One standout presentation came from Vanderbilt University’s School of Nursing, which shared its process for developing Future-FLO, a chatbot designed to evaluate and provide feedback on health equity content in courses. Built with Claude 3.7 to help faculty self-evaluate, Future-FLO analyzes PowerPoint lecture slides to summarize, score, and provide feedback using a rubric grounded in health equity concepts and social determinants of health. The project underscored how meaningful chatbot development takes time, validation, and interdisciplinary teamwork, but can lead to transparent, replicable insights for improving curriculum design. Vanderbilt University Nursing faculty found the output to be a great starting point for reflection on improving their courses with regard to health equity competencies. Check out Vanderbilt's research.
The absolute highlight of the week for me was hearing Dr. Joy Buolamwini, author of Unmasking AI: My Mission to Protect What Is Human in a World of Machines. By coincidence, I had just started reading her book, only to realize the day before my flight that she was the opening keynote speaker.
Dr. Buolamwini, who calls herself a poet of code, delivered a moving talk about the ethical use of AI and the urgent need to avoid embedding historical bias into the technologies that shape our future. She's created an Algorithmic Justice League you can join to help combine art and research to help communicate the social implications of AI.
My only regret? Not being able to have her sign my book. Also, book club, anyone?

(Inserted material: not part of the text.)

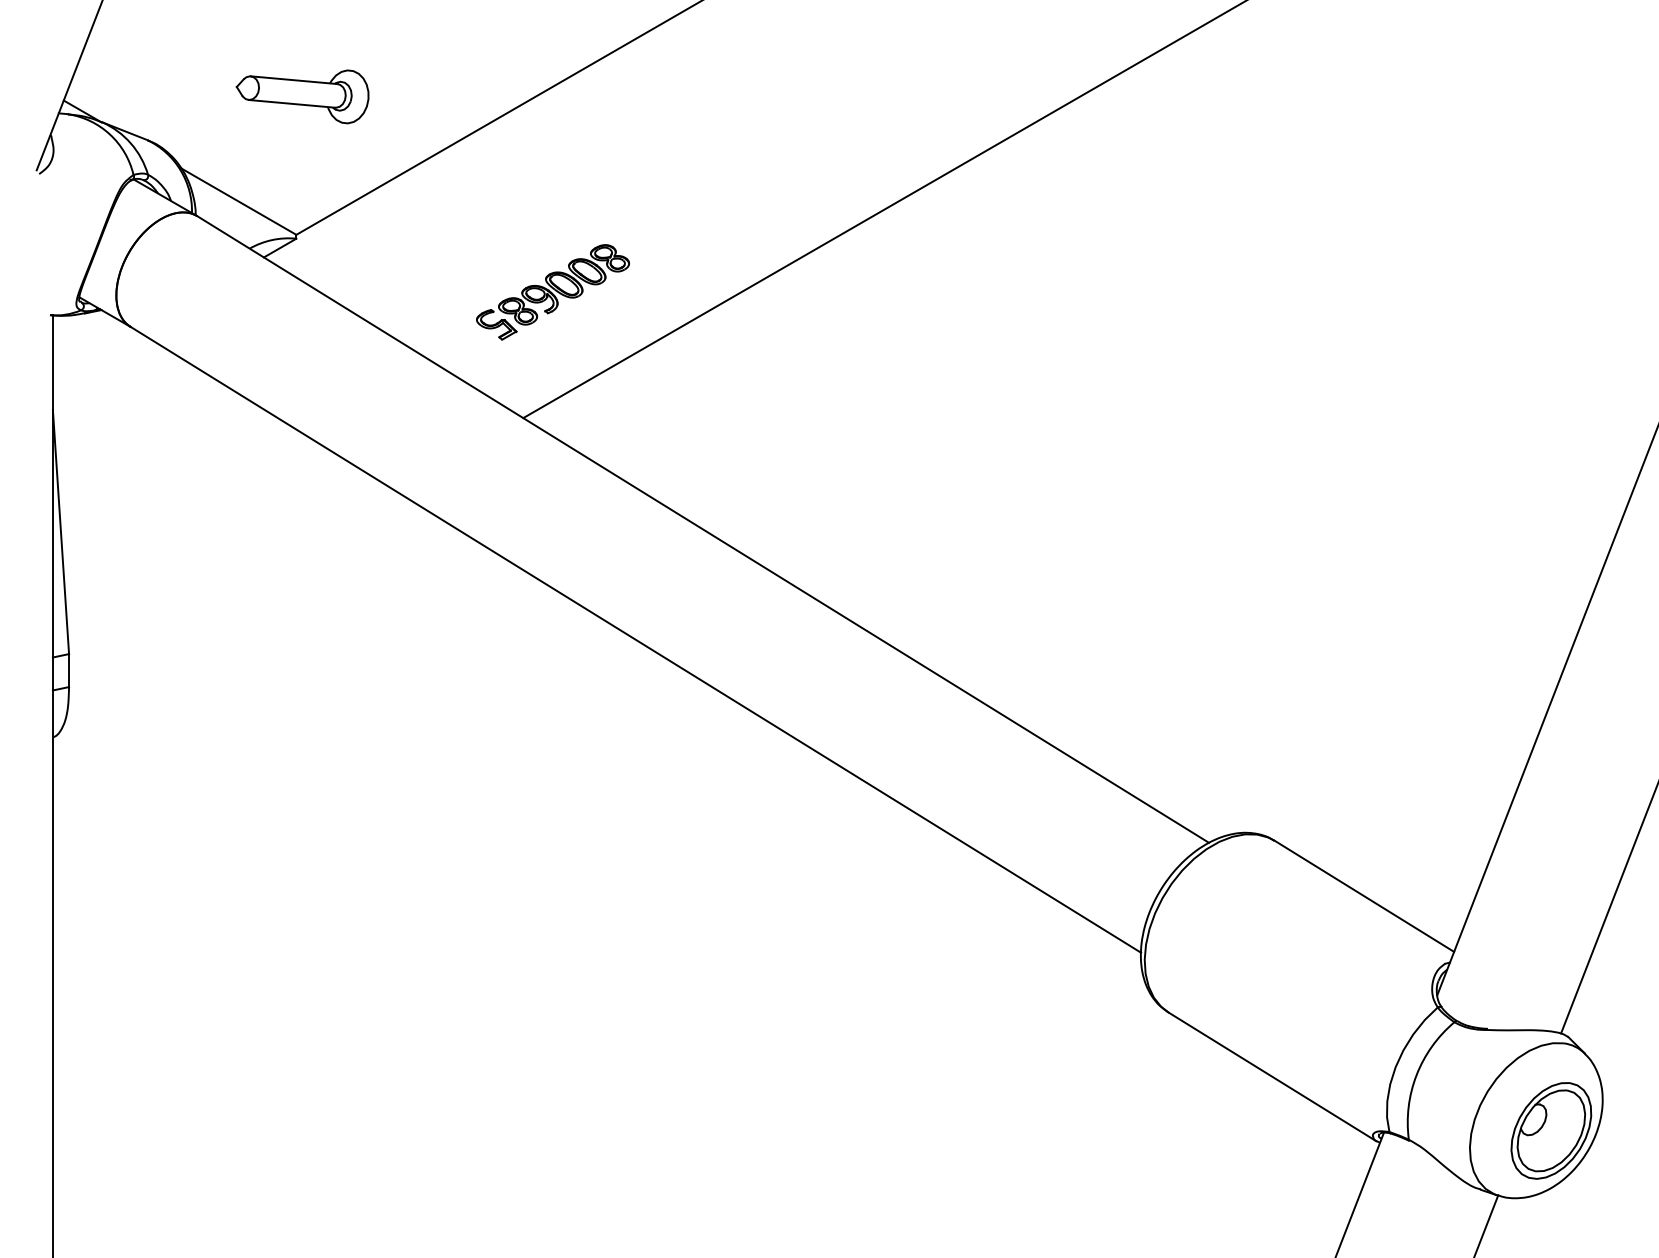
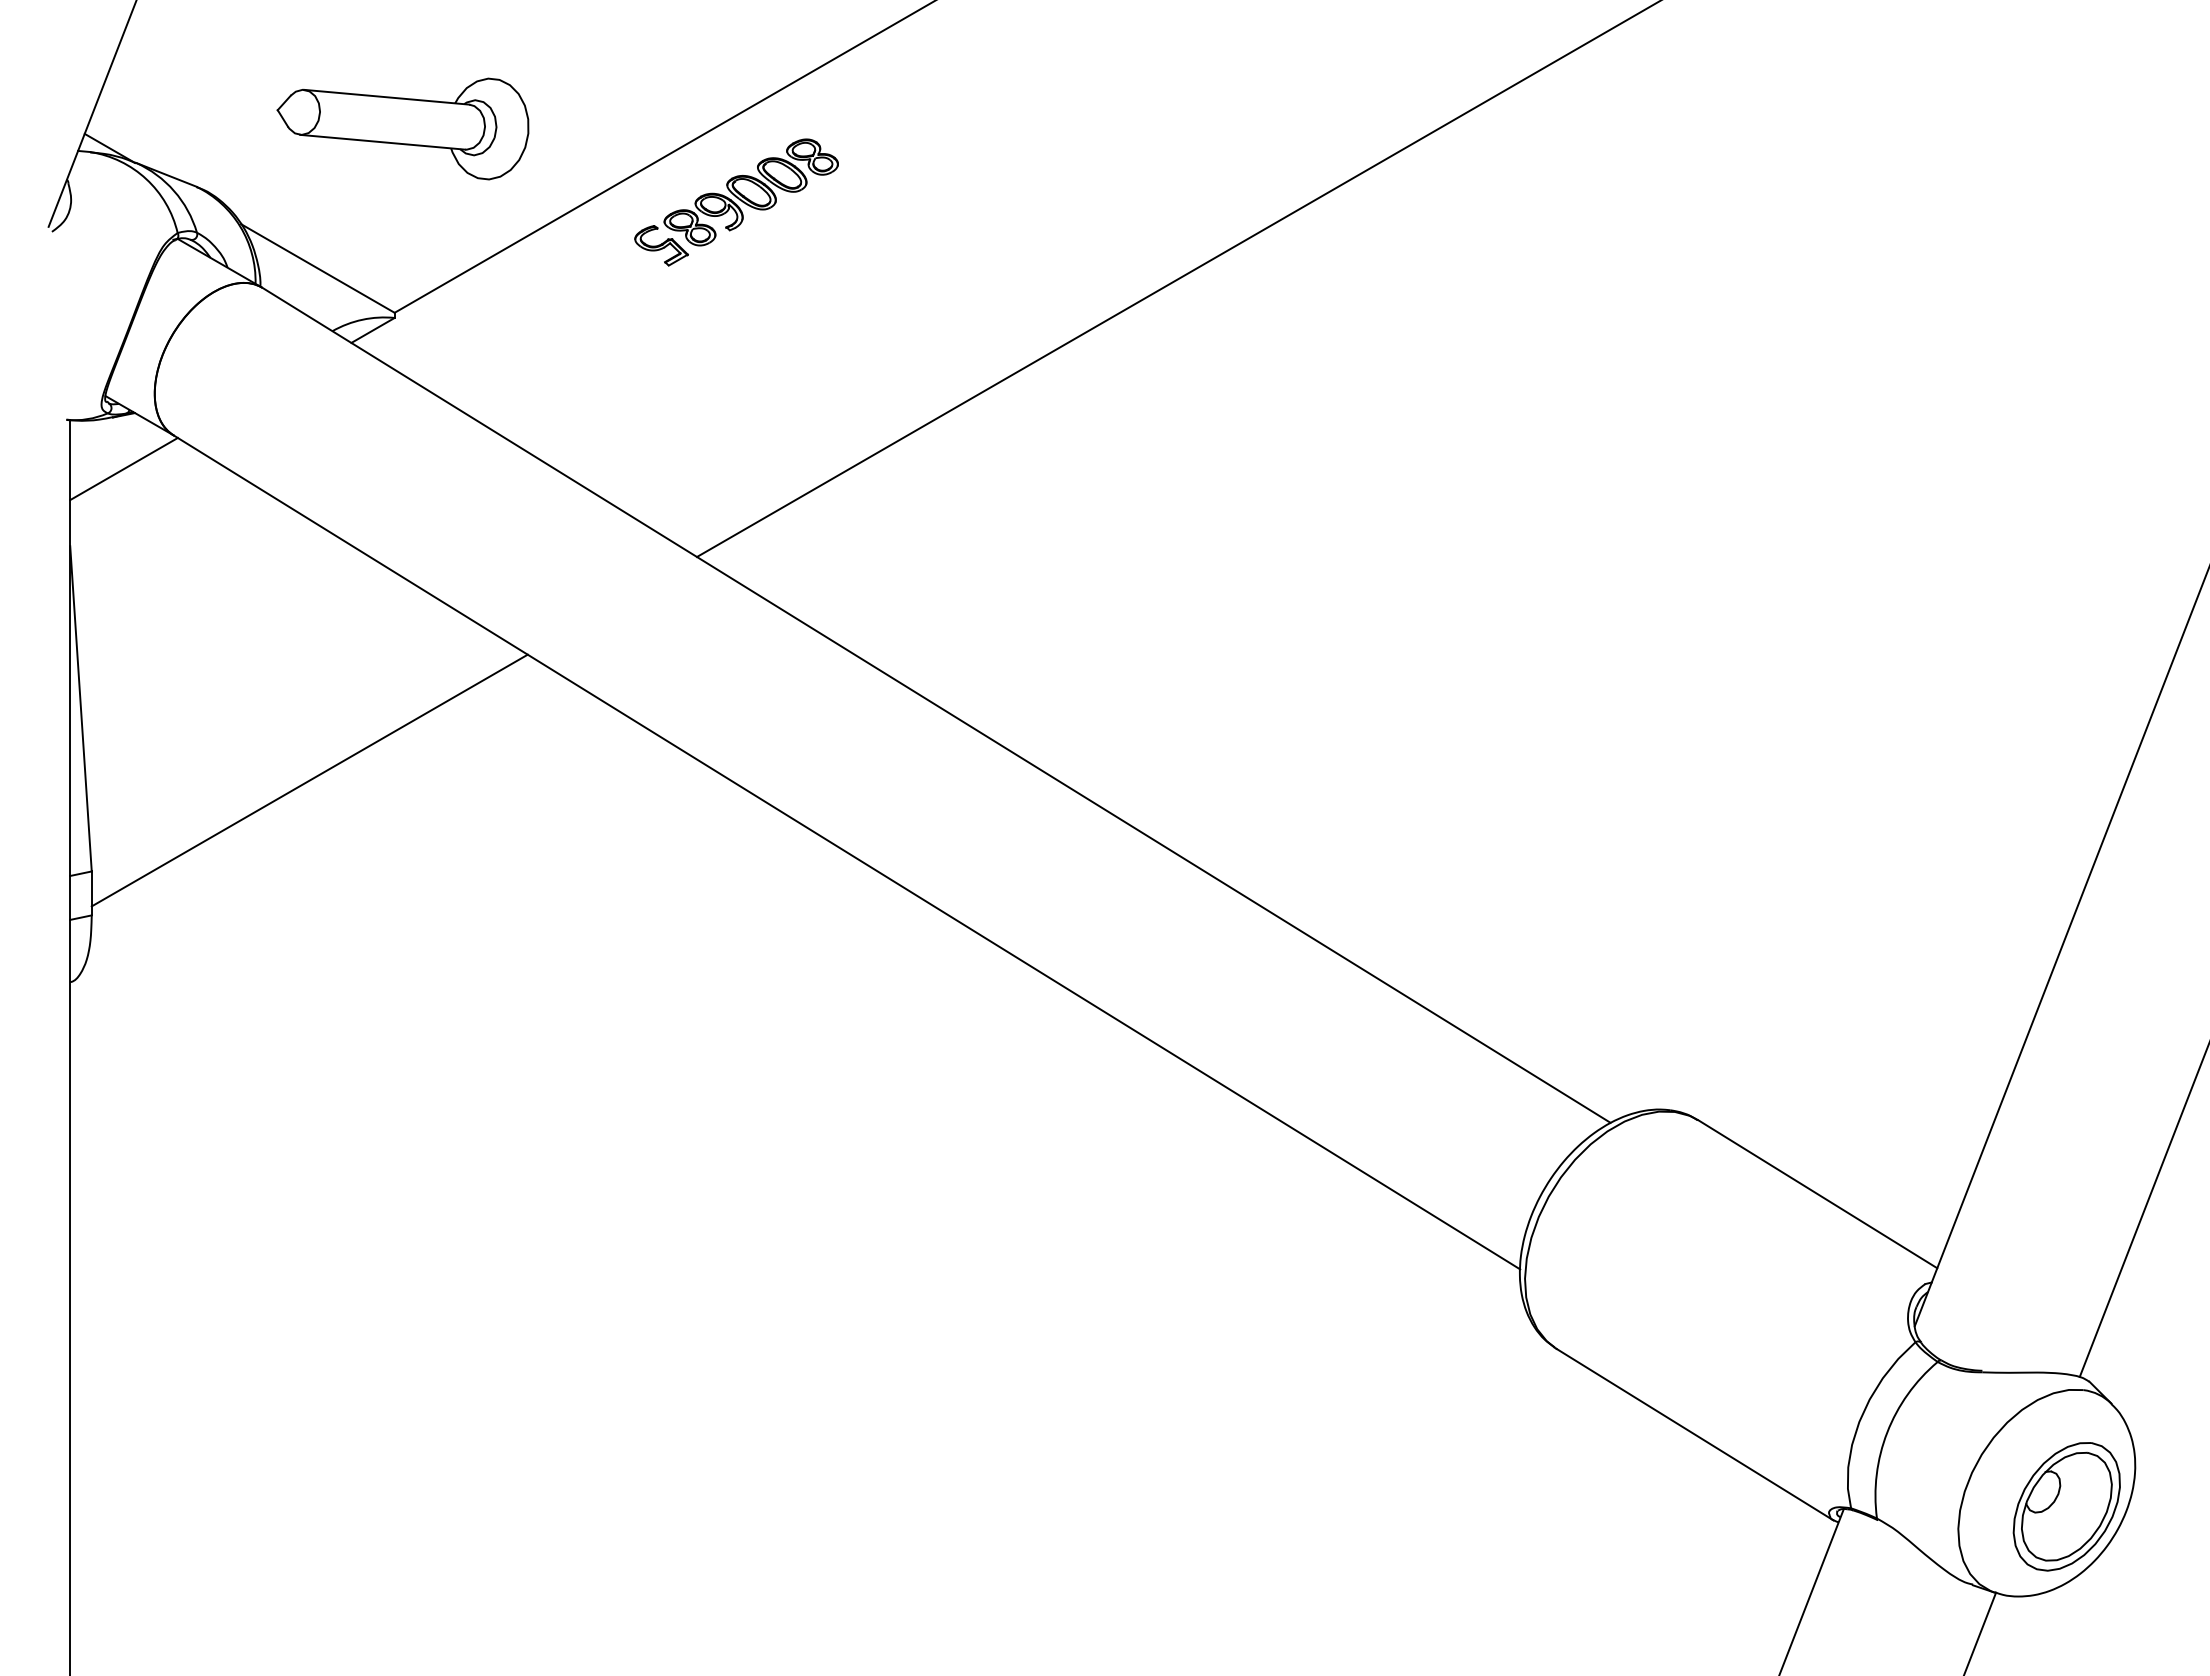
part: (302, 96) -> (402, 128), size x1.43
part: (552, 292) -> (736, 202), moved
line: (92, 351) -> (123, 468), added
line: (232, 585) -> (309, 780), added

Phew! My mobile web browser can now breathe a sigh of relief after storing these tidbits of goodness during the trip back to the Verde Valley.
EDUCAUSE 2025 left me both inspired and challenged to keep learning, to keep experimenting, and to keep centering humanity in every conversation about technology. Whether it’s orchestrating AI agents, designing accessible video learning, or simply gathering over dinner to share ideas, the heart of innovation in education remains the same: people helping people learn.